Os micro e nanoplásticos têm múltiplas origens. Alguns são produzidos intencionalmente em tamanho reduzido, como microesferas utilizadas em cosméticos e pellets industriais – como as purpurinas ou bolinhas de esfoliantes. Outros resultam da degradação de plásticos maiores, expostos ao sol, calor e atrito.

A lavagem de roupas sintéticas libera milhares de microfibras em cada ciclo de máquina. O desgaste de pneus, por sua vez, lança partículas que alcançam rios e mares pela água da chuva. Sacolas, garrafas e embalagens abandonadas em aterros também se fragmentam com o tempo e entram no ciclo da água e do ar. Por serem extremamente pequenas, essas partículas escapam até de sistemas de tratamento de esgoto e filtragem de água. 

Possíveis soluções

A crescente preocupação internacional levou a algumas iniciativas políticas. Em 2022, 175 países assinaram um acordo da ONU para pôr fim à poluição plástica, embora ainda falte definir metas concretas. 

Em 2023, a União Europeia proibiu a venda de glitter plástico solto, e os Estados Unidos já haviam banido microesferas em cosméticos desde 2015.

No campo tecnológico, há pesquisas que exploram diferentes formas de remover microplásticos. Entre as soluções em estudo estão microrrobôs coletores, ímãs revestidos com substâncias que atraem fragmentos, e óleos vegetais capazes de aglutinar partículas em água. Outras abordagens incluem processos de oxidação avançada, biodegradação e fotocatálise induzida pela luz solar.

“Ao adotar essa abordagem integrada, podemos transformar fundamentalmente a forma como entendemos e gerenciamos essa ameaça emergente”, aponta o pesquisador Fei Jiang, coautor da revisão, em nota. “Todas essas áreas devem trabalhar em conjunto para gerenciar essa ameaça emergente e moldar estratégias globais eficazes contra a poluição.”

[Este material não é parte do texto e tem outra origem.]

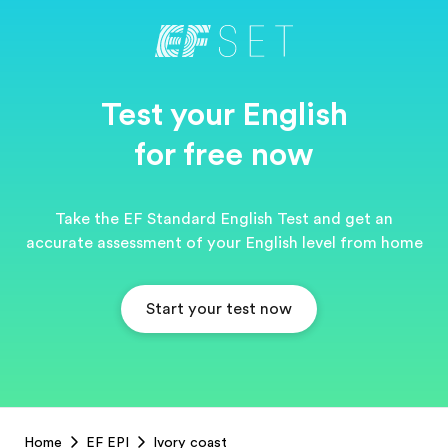
Test your English
for free now
Take the EF Standard English Test and get an
accurate assessment of your English level from home
Start your test now
EF
Home
EF EPI
Ivory coast
Footer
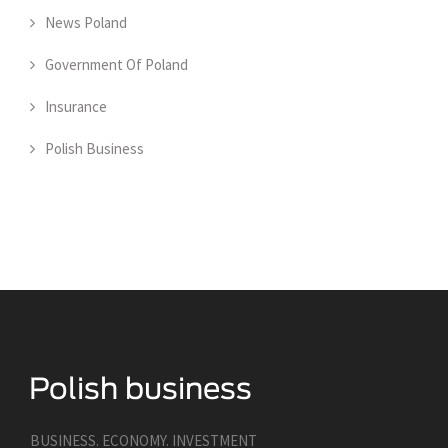
News Poland
Government Of Poland
Insurance
Polish Business
BUSINESS. ECONOMY. INVESTMENT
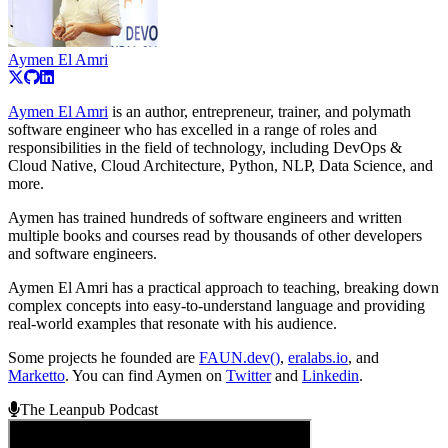
Aymen El Amri
Aymen El Amri
is an author, entrepreneur, trainer, and polymath
software engineer who has excelled in a range of roles and
responsibilities in the field of technology, including DevOps &
Cloud Native, Cloud Architecture, Python, NLP, Data Science, and
more.
Aymen has trained hundreds of software engineers and written
multiple books and courses read by thousands of other developers
and software engineers.
Aymen El Amri has a practical approach to teaching, breaking down
complex concepts into easy-to-understand language and providing
real-world examples that resonate with his audience.
Some projects he founded are
FAUN.dev()
,
eralabs.io
, and
Marketto
. You can find Aymen on
Twitter
and
Linkedin
.
The Leanpub Podcast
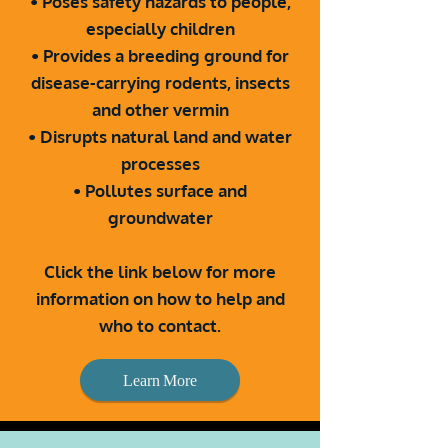
• Poses safety hazards to people,
especially children
• Provides a breeding ground for
disease-carrying
rodents, insects
and other vermin
• Disrupts natural land and water
processes
• Pollutes surface and
groundwater
Click the link below for more
information on how to help and
who to contact.
Learn More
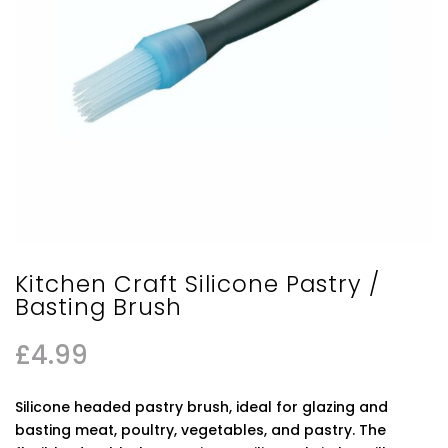
Kitchen Craft Silicone Pastry /
Basting Brush
£
4.99
Silicone headed pastry brush, ideal for glazing and
basting meat, poultry, vegetables, and pastry. The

No entanto, especialistas ressaltam que as soluções mais eficazes continuam sendo a redução da produção e do consumo de plástico. Recomendações práticas incluem preferir roupas de fibras naturais, reduzir embalagens descartáveis, usar filtros em máquinas de lavar, substituir sachês de chá por folhas soltas e cobrar regulamentações mais rígidas do setor.

O estudo da Universidade de Manchester mostra que o problema não pode mais ser tratado apenas como uma questão dos oceanos. Ele está no ar que respiramos, com implicações diretas para a saúde, a agricultura e os ecossistemas.